▶ [Consigne de travail A] Renvoyez sans aucune modification les lignes fournies, depuis la première jusqu'à celle qui contient « L’Allemagne a annoncé que les », les deux bornes comprises.

Mt 13, 44-52 - Les paraboles du trésor caché, de la perle, du filet, des richesses nouvelles et anciennes. Les deux premières paraboles présentent le royaume de Dieu comme une réalité incomparable, sans prix, qu'il faut préférer à tout. Pour Matthieu, le chrétien trouve dans la foi juive renouvelée par Jésus un véritable trésor. Cette foi n'est pas pour lui un appauvrissement ou un abandon de la Loi, comme les autres juifs le pensaient. Mais la Loi de l'Ancien Testament est incomplète : Jésus vient la compléter, c'est-à-dire la mener à sa perfection. Les traditions juives avaient beaucoup ajouté à la Loi venue de Moïse ; surtout, de nombreux maîtres spirituels avaient faussé le sens de la vie selon la Loi. Jésus rectifiera leur enseignement. La question porte sur l'attitude des disciples : elle est un reflet des discussions qui opposèrent les chrétiens des années 80 aux représentants du judaïsme. Le disciple est celui qui a accepté d'aller plus avant avec le Christ. Après cette brève introduction, c'est le temps du partage : V.44-46 La parabole du trésor caché et de la perle - insistance sur la nécessité d'avoir des priorités et des choix et de s'y tenir.
- importance des choix personnels, joie d'avoir fait le bon choix.
- éthique de la responsabilité personnelle.
- ce que l'on cherche est enfoui, caché dans un grand ensemble ; le trésor dans un champ, les perles dans la masse des perles du commerce, les bons poissons dans la mer.
- il s'agit de chercher, de trouver dans notre vie le Royaume des cieux. Il est caché, enfoui en nous-mêmes, mais aussi dans les autres, dans des groupes de personnes, des initiatives, des associations, des communautés qui partagent…Ne dit-on pas "cette personne est une perle, un trésor ?"

▶ [Consigne de travail B]
Répondez aux questions suivantes sur le passage consacré aux paraboles.
(i) Selon le passage, qui avait faussé le sens de la vie selon la Loi ?
(ii) Où le trésor est-il caché ?
(iii) De quelles discussions la question sur l'attitude des disciples est-elle le reflet ?

▶ [Lignes fournies]
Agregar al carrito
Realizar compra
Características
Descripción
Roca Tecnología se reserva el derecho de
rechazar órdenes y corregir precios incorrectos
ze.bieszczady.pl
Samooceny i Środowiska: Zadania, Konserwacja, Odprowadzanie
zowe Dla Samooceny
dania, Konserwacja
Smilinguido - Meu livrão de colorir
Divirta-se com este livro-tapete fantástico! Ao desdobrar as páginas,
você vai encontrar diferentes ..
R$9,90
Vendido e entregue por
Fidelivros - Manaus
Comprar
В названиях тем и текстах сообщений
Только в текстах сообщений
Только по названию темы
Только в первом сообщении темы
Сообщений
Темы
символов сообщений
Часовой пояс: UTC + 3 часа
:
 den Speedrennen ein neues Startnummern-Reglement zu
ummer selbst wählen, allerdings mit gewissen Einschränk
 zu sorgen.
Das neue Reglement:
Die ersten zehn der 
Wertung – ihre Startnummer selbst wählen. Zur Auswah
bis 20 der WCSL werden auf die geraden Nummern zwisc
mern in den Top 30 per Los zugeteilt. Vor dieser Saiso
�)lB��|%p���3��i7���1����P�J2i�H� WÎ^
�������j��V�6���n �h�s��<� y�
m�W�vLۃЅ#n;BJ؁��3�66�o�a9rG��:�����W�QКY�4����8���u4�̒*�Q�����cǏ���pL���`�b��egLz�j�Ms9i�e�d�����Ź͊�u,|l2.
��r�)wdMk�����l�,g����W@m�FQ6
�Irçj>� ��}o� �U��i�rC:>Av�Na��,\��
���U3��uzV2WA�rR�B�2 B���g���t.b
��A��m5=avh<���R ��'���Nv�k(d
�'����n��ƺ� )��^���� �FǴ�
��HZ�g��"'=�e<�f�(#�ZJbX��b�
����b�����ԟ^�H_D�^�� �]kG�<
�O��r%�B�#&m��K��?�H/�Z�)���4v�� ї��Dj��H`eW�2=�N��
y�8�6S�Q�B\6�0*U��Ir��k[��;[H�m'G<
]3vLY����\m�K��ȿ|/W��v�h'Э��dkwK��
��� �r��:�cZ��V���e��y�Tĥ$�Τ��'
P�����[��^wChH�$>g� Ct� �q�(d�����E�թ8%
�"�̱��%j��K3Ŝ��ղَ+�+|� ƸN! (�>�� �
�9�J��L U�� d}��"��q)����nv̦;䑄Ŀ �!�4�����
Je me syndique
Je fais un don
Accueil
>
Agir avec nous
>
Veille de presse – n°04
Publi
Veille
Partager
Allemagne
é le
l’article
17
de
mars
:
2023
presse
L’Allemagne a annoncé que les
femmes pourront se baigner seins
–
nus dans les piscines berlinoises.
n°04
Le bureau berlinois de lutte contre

▶ [Corrigé proposé A]
Agregar al carrito
Realizar compra
Características
Descripción
Roca Tecnología se reserva el derecho de
rechazar órdenes y corregir precios incorrectos
ze.bieszczady.pl
Samooceny i Środowiska: Zadania, Konserwacja, Odprowadzanie
zowe Dla Samooceny
dania, Konserwacja
Smilinguido - Meu livrão de colorir
Divirta-se com este livro-tapete fantástico! Ao desdobrar as páginas,
você vai encontrar diferentes ..
R$9,90
Vendido e entregue por
Fidelivros - Manaus
Comprar
В названиях тем и текстах сообщений
Только в текстах сообщений
Только по названию темы
Только в первом сообщении темы
Сообщений
Темы
символов сообщений
Часовой пояс: UTC + 3 часа
:
 den Speedrennen ein neues Startnummern-Reglement zu
ummer selbst wählen, allerdings mit gewissen Einschränk
 zu sorgen.
Das neue Reglement:
Die ersten zehn der 
Wertung – ihre Startnummer selbst wählen. Zur Auswah
bis 20 der WCSL werden auf die geraden Nummern zwisc
mern in den Top 30 per Los zugeteilt. Vor dieser Saiso
�)lB��|%p���3��i7���1����P�J2i�H� WÎ^
�������j��V�6���n �h�s��<� y�
m�W�vLۃЅ#n;BJ؁��3�66�o�a9rG��:�����W�QКY�4����8���u4�̒*�Q�����cǏ���pL���`�b��egLz�j�Ms9i�e�d�����Ź͊�u,|l2.
��r�)wdMk�����l�,g����W@m�FQ6
�Irçj>� ��}o� �U��i�rC:>Av�Na��,\��
���U3��uzV2WA�rR�B�2 B���g���t.b
��A��m5=avh<���R ��'���Nv�k(d
�'����n��ƺ� )��^���� �FǴ�
��HZ�g��"'=�e<�f�(#�ZJbX��b�
����b�����ԟ^�H_D�^�� �]kG�<
�O��r%�B�#&m��K��?�H/�Z�)���4v�� ї��Dj��H`eW�2=�N��
y�8�6S�Q�B\6�0*U��Ir��k[��;[H�m'G<
]3vLY����\m�K��ȿ|/W��v�h'Э��dkwK��
��� �r��:�cZ��V���e��y�Tĥ$�Τ��'
P�����[��^wChH�$>g� Ct� �q�(d�����E�թ8%
�"�̱��%j��K3Ŝ��ղَ+�+|� ƸN! (�>�� �
�9�J��L U�� d}��"��q)����nv̦;䑄Ŀ �!�4�����
Je me syndique
Je fais un don
Accueil
>
Agir avec nous
>
Veille de presse – n°04
Publi
Veille
Partager
Allemagne
é le
l’article
17
de
mars
:
2023
presse
L’Allemagne a annoncé que les

▶ [Corrigé proposé B]
(i) De nombreux maîtres spirituels.
(ii) Dans un champ.
(iii) Des discussions qui opposèrent les chrétiens des années 80 aux représentants du judaïsme.